======== Record excerpts ========
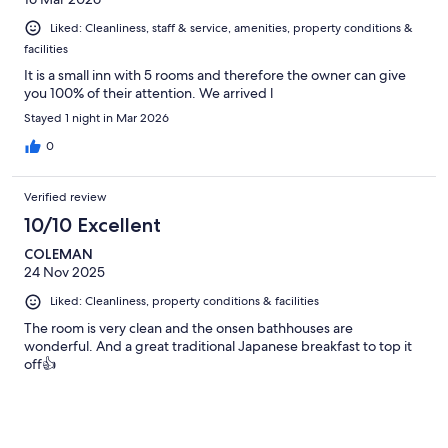
we've had. Conclusion - the meal and service at this hotel
greatly overshadows the rooms, which to be honest should not
Liked: Cleanliness, staff & service, amenities, property conditions &
be compared to a 4 star hotel. Great experience for 1 night.
facilities
It is a small inn with 5 rooms and therefore the owner can give
you 100% of their attention. We arrived l
Stayed 1 night in Mar 2026
0
Verified review
10/10 Excellent
COLEMAN
24 Nov 2025
Liked: Cleanliness, property conditions & facilities
The room is very clean and the onsen bathhouses are
wonderful. And a great traditional Japanese breakfast to top it
off👍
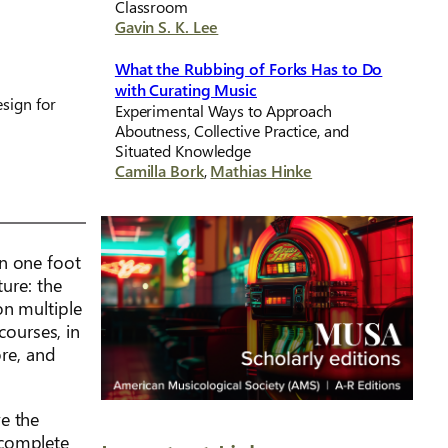
Classroom
Gavin S. K. Lee
What the Rubbing of Forks Has to Do
with Curating Music
sign for
Experimental Ways to Approach
Aboutness, Collective Practice, and
Situated Knowledge
Camilla Bork
,
Mathias Hinke
on one foot
ture: the
on multiple
courses, in
ore, and
e the
 complete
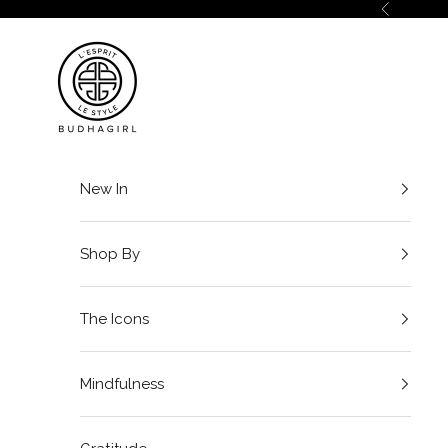
Skip to content
Previous
BuDhaGirl
New In
Shop By
The Icons
Mindfulness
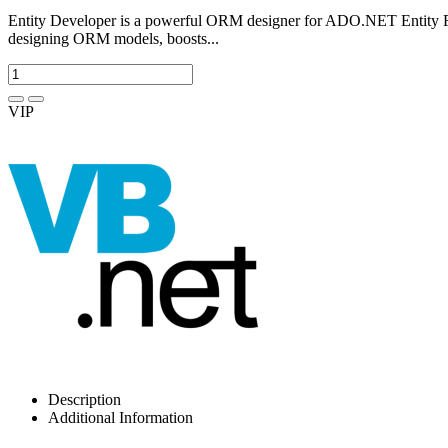
Entity Developer is a powerful ORM designer for ADO.NET Entity F
designing ORM models, boosts...
VIP
Description
Additional Information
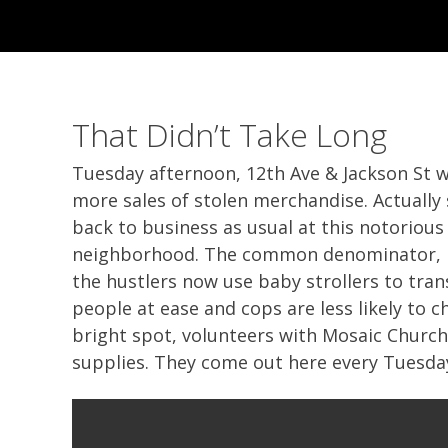
That Didn’t Take Long
Tuesday afternoon, 12th Ave & Jackson St w
more sales of stolen merchandise. Actually 
back to business as usual at this notorious 
neighborhood. The common denominator, no 
the hustlers now use baby strollers to tra
people at ease and cops are less likely to c
bright spot, volunteers with Mosaic Church
supplies. They come out here every Tuesday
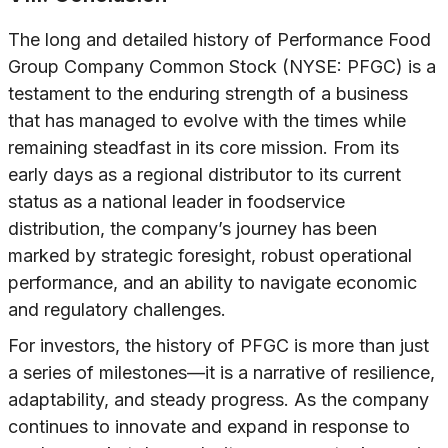
The long and detailed history of Performance Food
Group Company Common Stock (NYSE: PFGC) is a
testament to the enduring strength of a business
that has managed to evolve with the times while
remaining steadfast in its core mission. From its
early days as a regional distributor to its current
status as a national leader in foodservice
distribution, the company’s journey has been
marked by strategic foresight, robust operational
performance, and an ability to navigate economic
and regulatory challenges.
For investors, the history of PFGC is more than just
a series of milestones—it is a narrative of resilience,
adaptability, and steady progress. As the company
continues to innovate and expand in response to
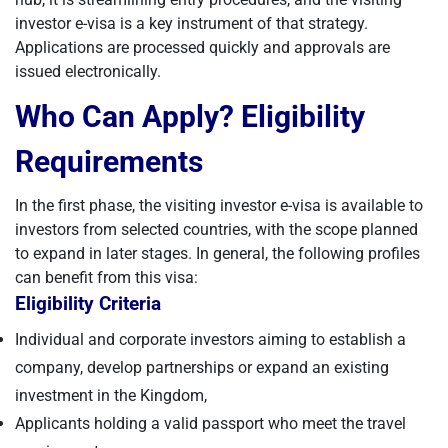
investor e-visa is a key instrument of that strategy.
Applications are processed quickly and approvals are
issued electronically.
Who Can Apply? Eligibility
Requirements
In the first phase, the visiting investor e-visa is available to
investors from selected countries, with the scope planned
to expand in later stages. In general, the following profiles
can benefit from this visa:
Eligibility Criteria
Individual and corporate investors aiming to establish a
company, develop partnerships or expand an existing
investment in the Kingdom,
Applicants holding a valid passport who meet the travel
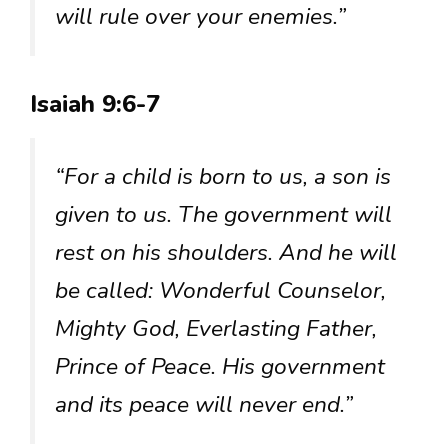
will rule over your enemies.”
Isaiah 9:6-7
“For a child is born to us, a son is
given to us. The government will
rest on his shoulders. And he will
be called: Wonderful Counselor,
Mighty God, Everlasting Father,
Prince of Peace. His government
and its peace will never end.”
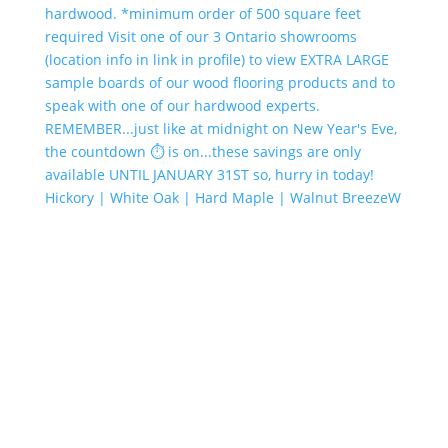
Hickory | White Oak | Hard Maple | Walnut BreezeW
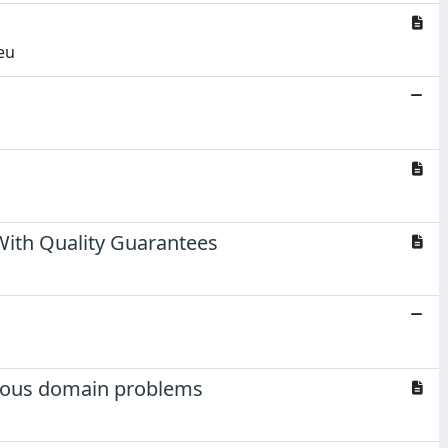
eu
ith Quality Guarantees
tious domain problems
========
Problem to work on » Although the records above contain pictures, the copy should not; retype exactly the lines from the one containing "Skip to content" through the one containing "the hustlers now use baby strollers to tra".

Exercise solution »
Skip to content
Previous
BuDhaGirl
New In
Shop By
The Icons
Mindfulness
Entity Developer is a powerful ORM designer for ADO.NET Entity F
designing ORM models, boosts...
VIP
Description
Additional Information
That Didn’t Take Long
Tuesday afternoon, 12th Ave & Jackson St w
more sales of stolen merchandise. Actually 
back to business as usual at this notorious 
neighborhood. The common denominator, no 
the hustlers now use baby strollers to tra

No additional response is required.